Use Conservation of Momentum or Conservation of KE for spring problem

[brainyasian]

Homework Statement

The system shown above has a spring attached to two masses. Mass I is 3 times greater in mass than Mass II. The spring is initially stretched and let go to allow the two masses to approach each other. Which of the following is the same for both masses?
a. speed
b. velocity.
c. acceleration
d. kinetic energy
e. magnitude of momentum

Homework Equations

Conservation of momentum
conservation of energy

The Attempt at a Solution

I know it's not the first three, but I'm not sure if you use the conservation of momentum or the conservation of energy for this problem

 

[Screen]

Try proving each one and post what you get here.

What would cause momentum to be lost?

 

[brainyasian]

Try proving each one and post what you get here.

What would cause momentum to be lost?

But this is a closed system.

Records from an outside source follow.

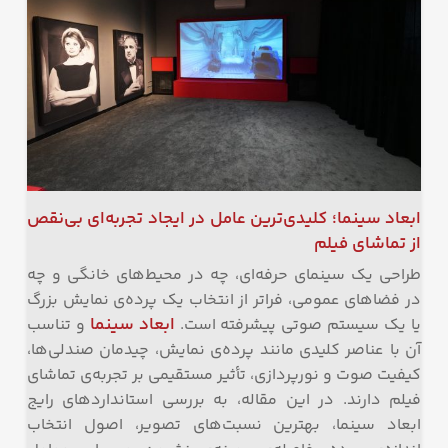
ابعاد سینما؛ کلیدی‌ترین عامل در ایجاد تجربه‌ای بی‌نقص
از تماشای فیلم
طراحی یک سینمای حرفه‌ای، چه در محیط‌های خانگی و چه
در فضاهای عمومی، فراتر از انتخاب یک پرده‌ی نمایش بزرگ
ابعاد سینما
یا یک سیستم صوتی پیشرفته است.
و تناسب
آن با عناصر کلیدی مانند پرده‌ی نمایش، چیدمان صندلی‌ها،
کیفیت صوت و نورپردازی، تأثیر مستقیمی بر تجربه‌ی تماشای
فیلم دارند. در این مقاله، به بررسی استانداردهای رایج
ابعاد سینما، بهترین نسبت‌های تصویر، اصول انتخاب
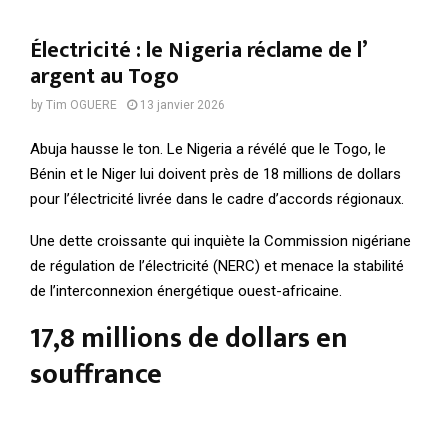
Électricité : le Nigeria réclame de l’
argent au Togo
by
Tim OGUERE
13 janvier 2026
Abuja hausse le ton. Le Nigeria a révélé que le Togo, le
Bénin et le Niger lui doivent près de 18 millions de dollars
pour l’électricité livrée dans le cadre d’accords régionaux.
Une dette croissante qui inquiète la Commission nigériane
de régulation de l’électricité (NERC) et menace la stabilité
de l’interconnexion énergétique ouest-africaine.
17,8 millions de dollars en
souffrance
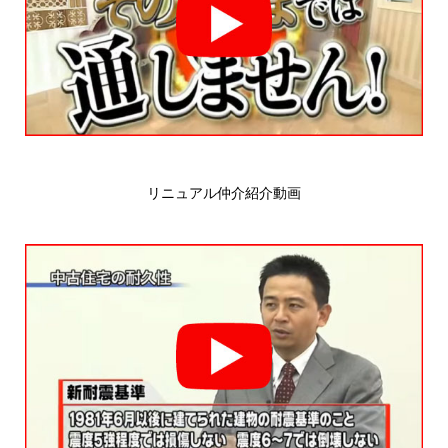
リニュアル仲介紹介動画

Since no energy is lost or gained and this is a perfectly elastic collision, wouldn't both KE and momentum remain the same afterwards?

 

[Screen]

But this is a closed system. Since no energy is lost or gained and this is a perfectly elastic collision, wouldn't both KE and momentum remain the same afterwards?

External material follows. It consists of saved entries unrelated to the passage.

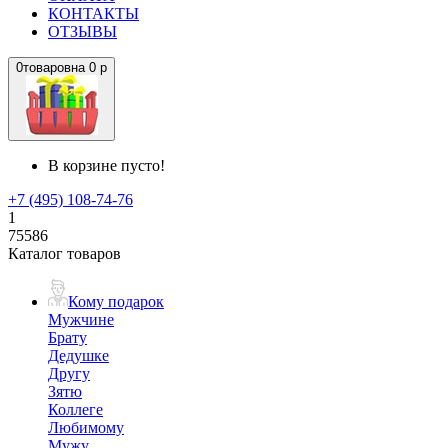
КОНТАКТЫ
ОТЗЫВЫ
0
товаров
на
0 р
В корзине пусто!
+7 (495) 108-74-76
1
75586
Каталог товаров
Кому подарок
Мужчине
Брату
Дедушке
Другу
Зятю
Коллеге
Любимому
Мужу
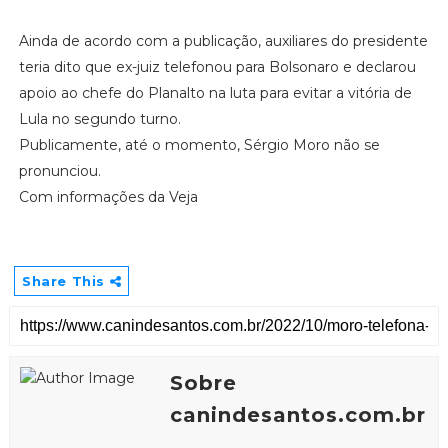
Ainda de acordo com a publicação, auxiliares do presidente
teria dito que ex-juiz telefonou para Bolsonaro e declarou
apoio ao chefe do Planalto na luta para evitar a vitória de
Lula no segundo turno.
Publicamente, até o momento, Sérgio Moro não se
pronunciou.
Com informações da Veja
Share This
Sobre
canindesantos.com.br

Try writing it mathematically.

The problem is asking about the kinetic energy and momentum of each mass, not the combined total.

 

[brainyasian]

Try writing it mathematically.

The problem is asking about the kinetic energy and momentum of each mass, not the combined total.

but doesn't KE(M1) = KE(M2) because of conservation of mass and doesn't M(A)V(A) = M(B)V(B) make momentum equal?

 

[Screen]

but doesn't KE(M1) = KE(M2) because of conservation of mass and doesn't M(A)V(A) = M(B)V(B) make momentum equal?

Read the question carefully; they haven't collided yet.